R.M.: Foi arrasador, 87% pertencem ao cinema americano. Os outros 13% é que são disputados pelos outros cinemas do mundo. É uma concorrência desleal! Além disso, acho que o Brasil vem sofrendo uma influência muito má da televisão. Temos feito boas bilheterias com produtos originais da Globo Filmes, mas na minha opinião isso não é cinema, mas sim televisão no cinema. É o caso da “Grande Família” ou do “Chico Xavier”, que não são filmes para festivais. É uma influência negativa, mas tem um fator positivo pelo fato de levar as pessoas ao cinema. Se a pessoa vai ver o Chico Xavier e o cinema estiver lotado, talvez ela queira entrar no filme ao lado e assistir o “Bandido da Luz Vermelha”.

swissinfo.ch: E para contrapor essa tendência, entra o Programa Cinema do Brasil como uma estratégia mais profissional para chegar aos mercados externos?

R.M.: Quando o Programa Cinema do Brasil começou em 2006, o contrato foi assinado e, 15 dias depois, já era o Festival de Cannes. Estávamos presentes por lá com um estande e uma delegação de 40 pessoas. Porém no festival o único filme que tinha a ver com o Brasil era chamado por nós de “salada russa”, pois era dirigido por um russo, filmado em uma praia do Rio Grande do Norte, falado em português e feito com dinheiro americano. O filme era apresentado na Semana da Crítica. Dois anos depois, já tínhamos dois filmes brasileiros na competição oficial de Cannes. Gradualmente tem havido um aumento significativo da presença do cinema nacional no exterior.

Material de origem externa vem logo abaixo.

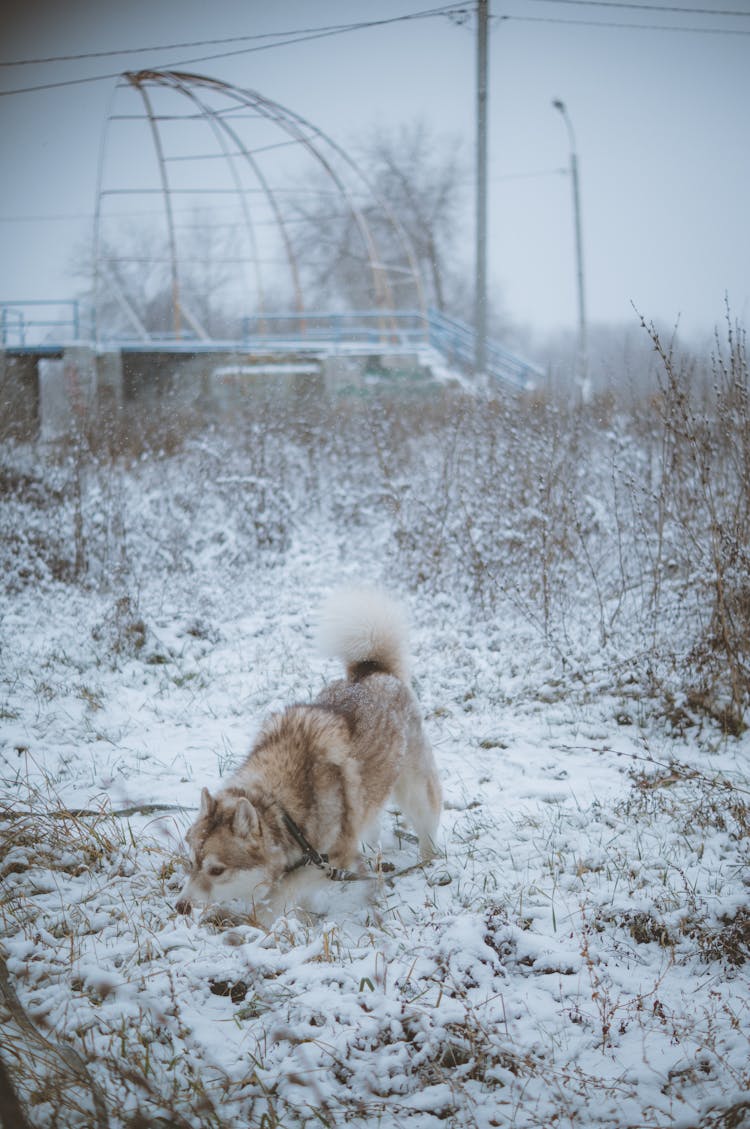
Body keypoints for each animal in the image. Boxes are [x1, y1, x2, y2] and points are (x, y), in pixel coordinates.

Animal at [176, 587, 442, 921]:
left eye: (216, 870)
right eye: (191, 863)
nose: (180, 906)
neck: (282, 807)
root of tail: (372, 670)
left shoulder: (331, 860)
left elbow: (280, 893)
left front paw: (260, 921)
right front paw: (305, 917)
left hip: (416, 793)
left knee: (426, 827)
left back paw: (428, 864)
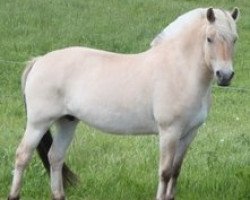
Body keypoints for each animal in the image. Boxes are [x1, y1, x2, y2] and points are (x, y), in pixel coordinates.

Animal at [7, 7, 238, 200]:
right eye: (209, 38)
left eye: (235, 39)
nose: (225, 75)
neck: (179, 70)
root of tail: (39, 60)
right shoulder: (169, 132)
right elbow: (164, 173)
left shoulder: (189, 134)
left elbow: (175, 171)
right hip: (38, 123)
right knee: (22, 157)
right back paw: (13, 195)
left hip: (67, 121)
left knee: (55, 157)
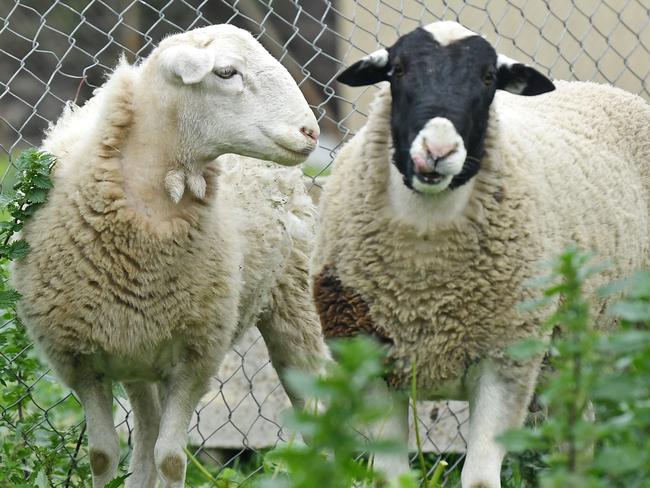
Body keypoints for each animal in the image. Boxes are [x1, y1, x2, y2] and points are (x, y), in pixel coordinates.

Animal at [310, 20, 648, 488]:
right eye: (398, 70)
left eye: (488, 78)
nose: (437, 152)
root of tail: (599, 86)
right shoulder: (370, 361)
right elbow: (391, 476)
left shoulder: (507, 361)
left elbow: (481, 479)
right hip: (566, 359)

Alexander Thoele, Locarno,swissinfo.ch

É um programa de exportação de filmes brasileiros criado pelo SIAESP – Sindicato da Indústria Audiovisual do Estado de São Paulo – e financiado pela APEX-Brasil – Agência de Promoção de Exportações e Investimentos e pelo Ministério da Cultura.

O programa foi lançado em 2006 e hoje reúne mais de 100 empresas, segundo o site do programa.

Seu objetivo é ampliar a participação do audiovisual brasileiro no mercado internacional.